HMRC owed billions in outstanding VAT

According to recent figures, the amount of VAT owed to HM Revenue & Customs (HMRC) by UK businesses reached a five-year high this year, adding up to £3 billion. This is a 22 per cent increase for the year to March 2018 and a significant rise on the £2.55 billion recorded for the 2013/14 tax year.

Over the same five-year period, outstanding corporation tax has increased year-on-year from a low of £1.52 billion to almost £2 billion in the last tax year for which figures are available.

According to the research, the main reason for the VAT outstanding to HMRC being so high is that small businesses are being paid very late by larger concerns, leaving them with no cash flow to pay their VAT bill.

In fact, in March this year, the Federation of Small Businesses (FSB) found that a staggering 84 per cent of small firms reported being paid late and this attributed the closure of around 50,000 small businesses.

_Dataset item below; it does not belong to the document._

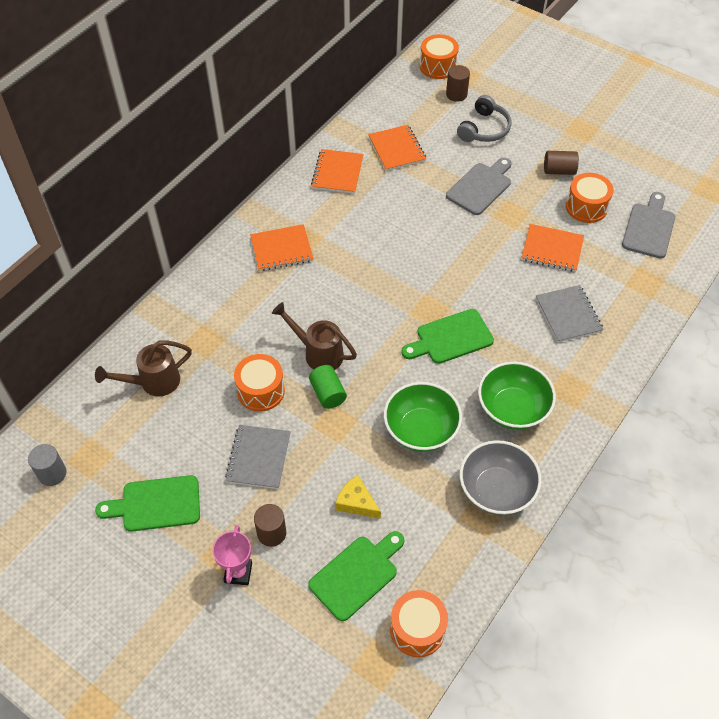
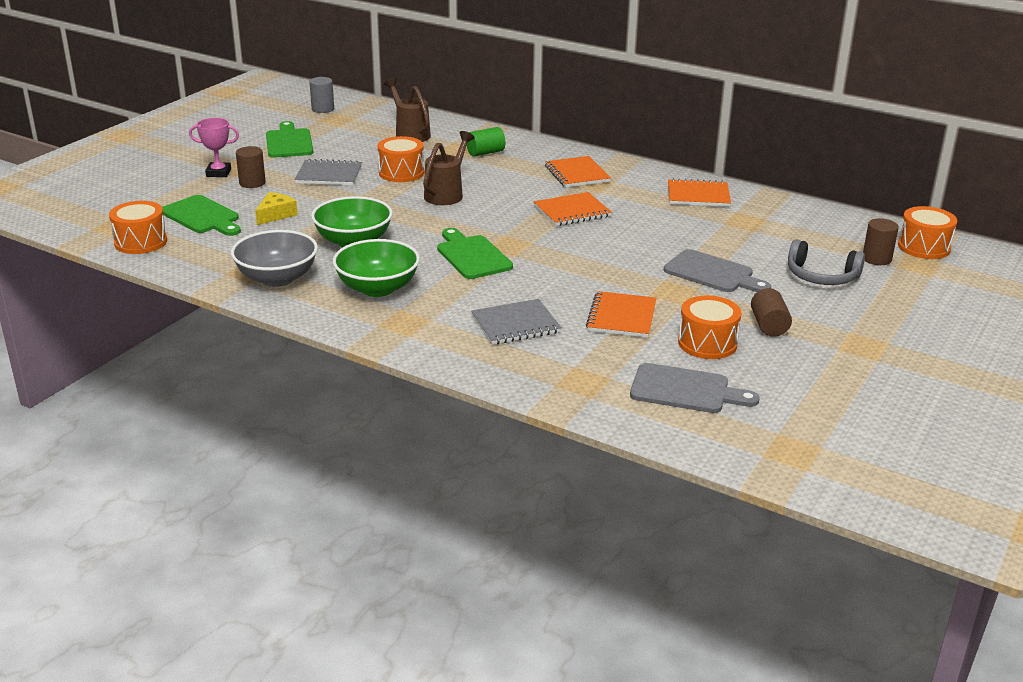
camera: 85 degrees right, 25 degrees down
green cylinder [309,365,347,409] -> green cylinder moved to [467,127,505,156]
orange notebook [369,125,426,171] -> orange notebook moved to [534,192,612,226]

To counteract this, the Government launched the Small Business Commissioner (SBC) in December last year in a bid to help with late payment and unfavourable payment practices.

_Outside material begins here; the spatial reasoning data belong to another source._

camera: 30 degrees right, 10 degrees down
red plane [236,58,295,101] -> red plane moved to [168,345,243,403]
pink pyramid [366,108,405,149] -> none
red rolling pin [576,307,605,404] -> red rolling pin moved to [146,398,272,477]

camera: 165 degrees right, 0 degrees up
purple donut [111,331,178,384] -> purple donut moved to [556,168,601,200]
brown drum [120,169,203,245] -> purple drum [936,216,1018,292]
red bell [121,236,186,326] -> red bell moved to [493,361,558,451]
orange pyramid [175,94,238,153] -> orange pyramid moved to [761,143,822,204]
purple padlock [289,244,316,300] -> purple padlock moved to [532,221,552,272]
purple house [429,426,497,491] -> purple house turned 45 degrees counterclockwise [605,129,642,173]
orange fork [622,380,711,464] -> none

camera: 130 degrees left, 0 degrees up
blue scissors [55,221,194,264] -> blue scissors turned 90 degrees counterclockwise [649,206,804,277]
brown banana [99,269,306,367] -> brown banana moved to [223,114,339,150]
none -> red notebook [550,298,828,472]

However, according to a spokesperson for HMRC, the Revenue believes that the main reason for the increase of the value of the VAT bill is because of “an upward growth of businesses registering” for the tax.

The spokesperson added that HMRC’s Cash Accounting Scheme could make it easier for firms to pay the tax, as it allows businesses with a VAT-exclusive turnover of up to £1.35 million to account for VAT when it is actually received from customers, rather than on the basis of invoices issued.

Julian Borley, Director of VAT at Milsted Langdon, said: “These latest figures suggest that the number of businesses failing to pay their VAT bills is on the rise.

“This is problematic and businesses that are behind need to try and rectify the problem. It is important to seek specialist advice if you need help.”